Thunderstorms, software problems and a leak
On Saturday, lightning struck one of the towers next to the 32-story rocket, Sarafin said. A minor problem with the software configuration for refueling was quickly resolved, and a leak was quickly identified and remedied when refueling with hydrogen. However, it was then not possible to bring one of the four engines to the required target temperature. "Our team then also saw a problem with a ventilation valve and we thought we needed a little more time," said Sarafin. In addition, possible weather problems would have announced themselves in the two-hour launch time window.
"We will return to the moon"
"While we were hoping for the launch of Artemis I, today's test provides us with important data to test the most powerful rocket in history," Vice President Kamala Harris wrote on Twitter. She had traveled to Cape Canaveral for the scheduled launch. "Our commitment to the Artemis program remains firm and we will return to the moon."
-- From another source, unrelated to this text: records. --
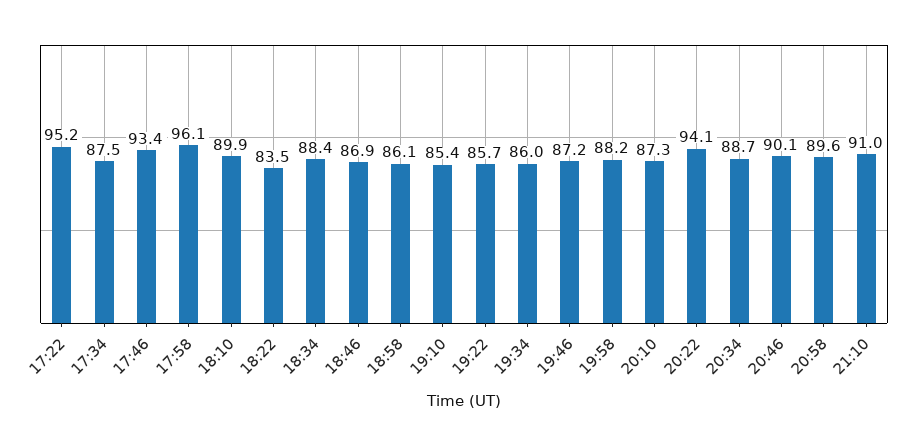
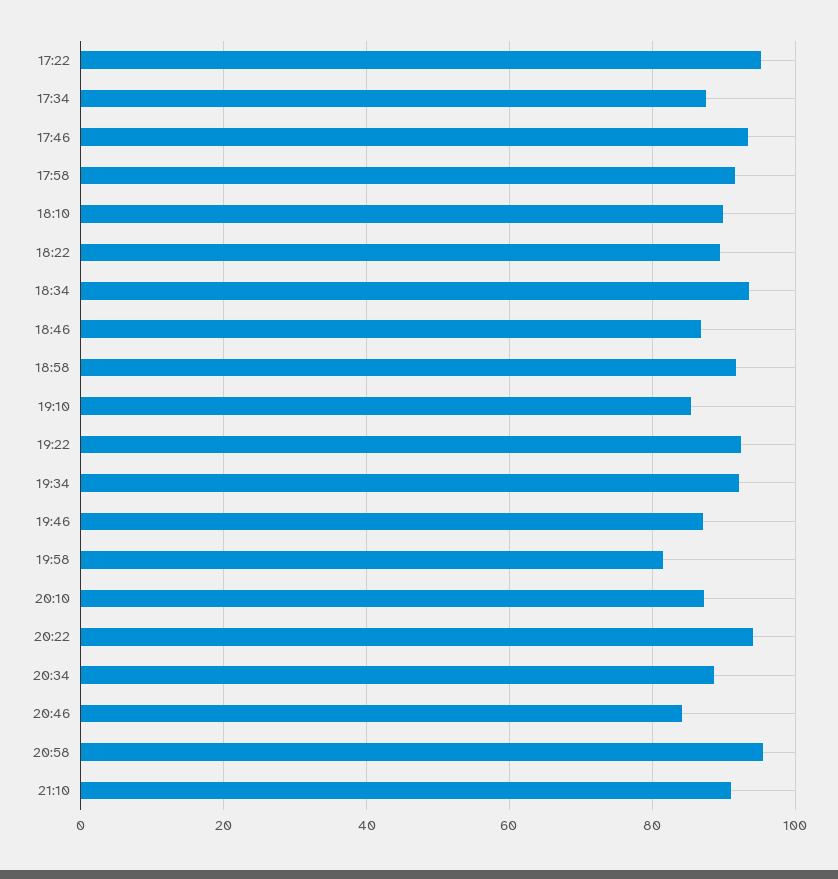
  {
    "17:22": 95.2,
    "17:34": 87.5,
    "17:46": 93.4,
-   "17:58": 96.1,
+   "17:58": 92,
    "18:10": 89.9,
-   "18:22": 83.5,
+   "18:22": 90,
-   "18:34": 88.4,
+   "18:34": 94,
    "18:46": 86.9,
-   "18:58": 86.1,
+   "18:58": 92,
    "19:10": 85.4,
-   "19:22": 85.7,
+   "19:22": 92,
-   "19:34": 86,
+   "19:34": 92,
    "19:46": 87.2,
-   "19:58": 88.2,
+   "19:58": 82,
    "20:10": 87.3,
    "20:22": 94.1,
    "20:34": 88.7,
-   "20:46": 90.1,
+   "20:46": 84,
-   "20:58": 89.6,
+   "20:58": 96,
    "21:10": 91
  }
The unmanned test flight "Artemis I" lasting around 40 days is intended to herald the return to manned flights to the moon. NASA wants to send people there again with its "Artemis II" mission at the earliest in 2025, including a woman and a non-white person for the first time. Problems had already arisen with earlier tests and the original schedule had been delayed.
"It's a shift, but it's definitely going to continue," said German astronaut Matthias Maurer in a special broadcast on Phoenix. "Every detail has to work," Maurer said. "You have built in and planned certain reserves and redundancies, but of course you don't want to gamble them away before the start." Astronaut Alexander Gerst added with a view to "Artemis I": "This is the last test. People should fly with the next one. And of course you don't want to take any risks."